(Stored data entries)

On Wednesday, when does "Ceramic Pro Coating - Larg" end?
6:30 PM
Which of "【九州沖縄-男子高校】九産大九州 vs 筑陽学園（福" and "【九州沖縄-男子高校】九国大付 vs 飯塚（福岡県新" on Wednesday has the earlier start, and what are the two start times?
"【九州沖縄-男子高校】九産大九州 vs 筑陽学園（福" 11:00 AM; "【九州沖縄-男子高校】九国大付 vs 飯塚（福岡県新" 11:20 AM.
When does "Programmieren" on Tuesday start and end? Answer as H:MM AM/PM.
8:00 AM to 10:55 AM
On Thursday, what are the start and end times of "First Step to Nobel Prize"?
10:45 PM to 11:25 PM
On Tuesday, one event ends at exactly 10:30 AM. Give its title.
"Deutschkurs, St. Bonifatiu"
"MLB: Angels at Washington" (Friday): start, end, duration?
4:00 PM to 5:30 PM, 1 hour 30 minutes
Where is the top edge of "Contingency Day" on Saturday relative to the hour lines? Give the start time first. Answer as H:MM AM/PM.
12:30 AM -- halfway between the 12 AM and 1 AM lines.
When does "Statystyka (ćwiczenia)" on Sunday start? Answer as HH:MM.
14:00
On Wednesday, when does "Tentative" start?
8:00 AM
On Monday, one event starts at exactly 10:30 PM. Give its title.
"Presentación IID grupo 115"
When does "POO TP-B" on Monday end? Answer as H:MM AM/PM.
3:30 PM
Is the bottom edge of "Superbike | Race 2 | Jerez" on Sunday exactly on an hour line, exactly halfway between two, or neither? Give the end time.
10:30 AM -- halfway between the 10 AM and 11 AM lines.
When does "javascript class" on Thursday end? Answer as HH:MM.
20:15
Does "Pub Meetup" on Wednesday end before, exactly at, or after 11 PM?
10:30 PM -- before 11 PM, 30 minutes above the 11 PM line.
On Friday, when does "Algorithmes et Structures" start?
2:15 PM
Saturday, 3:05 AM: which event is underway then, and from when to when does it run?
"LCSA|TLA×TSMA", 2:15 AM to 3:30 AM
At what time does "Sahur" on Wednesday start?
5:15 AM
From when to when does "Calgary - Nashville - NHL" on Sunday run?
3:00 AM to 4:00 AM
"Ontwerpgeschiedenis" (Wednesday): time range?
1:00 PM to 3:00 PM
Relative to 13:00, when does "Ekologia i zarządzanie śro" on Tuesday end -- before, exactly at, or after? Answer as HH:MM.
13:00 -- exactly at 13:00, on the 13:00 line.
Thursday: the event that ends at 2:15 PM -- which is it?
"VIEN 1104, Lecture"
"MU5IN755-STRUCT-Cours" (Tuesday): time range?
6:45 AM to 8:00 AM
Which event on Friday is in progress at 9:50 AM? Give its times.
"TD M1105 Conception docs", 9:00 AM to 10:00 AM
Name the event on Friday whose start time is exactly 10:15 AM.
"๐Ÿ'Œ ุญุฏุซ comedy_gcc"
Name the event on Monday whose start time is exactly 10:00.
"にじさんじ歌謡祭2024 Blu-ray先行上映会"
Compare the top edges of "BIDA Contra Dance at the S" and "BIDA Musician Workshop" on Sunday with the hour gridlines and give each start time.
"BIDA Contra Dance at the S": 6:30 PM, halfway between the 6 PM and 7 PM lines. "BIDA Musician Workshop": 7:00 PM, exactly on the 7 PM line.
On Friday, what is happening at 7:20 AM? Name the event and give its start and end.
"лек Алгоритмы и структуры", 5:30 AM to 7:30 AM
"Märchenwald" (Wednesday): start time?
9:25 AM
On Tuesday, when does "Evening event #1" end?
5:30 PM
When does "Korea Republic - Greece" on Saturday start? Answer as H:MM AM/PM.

Exercise objective: Retype all of the data above, keeping every line unchanged, character for character.

Correct result:
On Wednesday, when does "Ceramic Pro Coating - Larg" end?
6:30 PM
Which of "【九州沖縄-男子高校】九産大九州 vs 筑陽学園（福" and "【九州沖縄-男子高校】九国大付 vs 飯塚（福岡県新" on Wednesday has the earlier start, and what are the two start times?
"【九州沖縄-男子高校】九産大九州 vs 筑陽学園（福" 11:00 AM; "【九州沖縄-男子高校】九国大付 vs 飯塚（福岡県新" 11:20 AM.
When does "Programmieren" on Tuesday start and end? Answer as H:MM AM/PM.
8:00 AM to 10:55 AM
On Thursday, what are the start and end times of "First Step to Nobel Prize"?
10:45 PM to 11:25 PM
On Tuesday, one event ends at exactly 10:30 AM. Give its title.
"Deutschkurs, St. Bonifatiu"
"MLB: Angels at Washington" (Friday): start, end, duration?
4:00 PM to 5:30 PM, 1 hour 30 minutes
Where is the top edge of "Contingency Day" on Saturday relative to the hour lines? Give the start time first. Answer as H:MM AM/PM.
12:30 AM -- halfway between the 12 AM and 1 AM lines.
When does "Statystyka (ćwiczenia)" on Sunday start? Answer as HH:MM.
14:00
On Wednesday, when does "Tentative" start?
8:00 AM
On Monday, one event starts at exactly 10:30 PM. Give its title.
"Presentación IID grupo 115"
When does "POO TP-B" on Monday end? Answer as H:MM AM/PM.
3:30 PM
Is the bottom edge of "Superbike | Race 2 | Jerez" on Sunday exactly on an hour line, exactly halfway between two, or neither? Give the end time.
10:30 AM -- halfway between the 10 AM and 11 AM lines.
When does "javascript class" on Thursday end? Answer as HH:MM.
20:15
Does "Pub Meetup" on Wednesday end before, exactly at, or after 11 PM?
10:30 PM -- before 11 PM, 30 minutes above the 11 PM line.
On Friday, when does "Algorithmes et Structures" start?
2:15 PM
Saturday, 3:05 AM: which event is underway then, and from when to when does it run?
"LCSA|TLA×TSMA", 2:15 AM to 3:30 AM
At what time does "Sahur" on Wednesday start?
5:15 AM
From when to when does "Calgary - Nashville - NHL" on Sunday run?
3:00 AM to 4:00 AM
"Ontwerpgeschiedenis" (Wednesday): time range?
1:00 PM to 3:00 PM
Relative to 13:00, when does "Ekologia i zarządzanie śro" on Tuesday end -- before, exactly at, or after? Answer as HH:MM.
13:00 -- exactly at 13:00, on the 13:00 line.
Thursday: the event that ends at 2:15 PM -- which is it?
"VIEN 1104, Lecture"
"MU5IN755-STRUCT-Cours" (Tuesday): time range?
6:45 AM to 8:00 AM
Which event on Friday is in progress at 9:50 AM? Give its times.
"TD M1105 Conception docs", 9:00 AM to 10:00 AM
Name the event on Friday whose start time is exactly 10:15 AM.
"๐Ÿ'Œ ุญุฏุซ comedy_gcc"
Name the event on Monday whose start time is exactly 10:00.
"にじさんじ歌謡祭2024 Blu-ray先行上映会"
Compare the top edges of "BIDA Contra Dance at the S" and "BIDA Musician Workshop" on Sunday with the hour gridlines and give each start time.
"BIDA Contra Dance at the S": 6:30 PM, halfway between the 6 PM and 7 PM lines. "BIDA Musician Workshop": 7:00 PM, exactly on the 7 PM line.
On Friday, what is happening at 7:20 AM? Name the event and give its start and end.
"лек Алгоритмы и структуры", 5:30 AM to 7:30 AM
"Märchenwald" (Wednesday): start time?
9:25 AM
On Tuesday, when does "Evening event #1" end?
5:30 PM
When does "Korea Republic - Greece" on Saturday start? Answer as H:MM AM/PM.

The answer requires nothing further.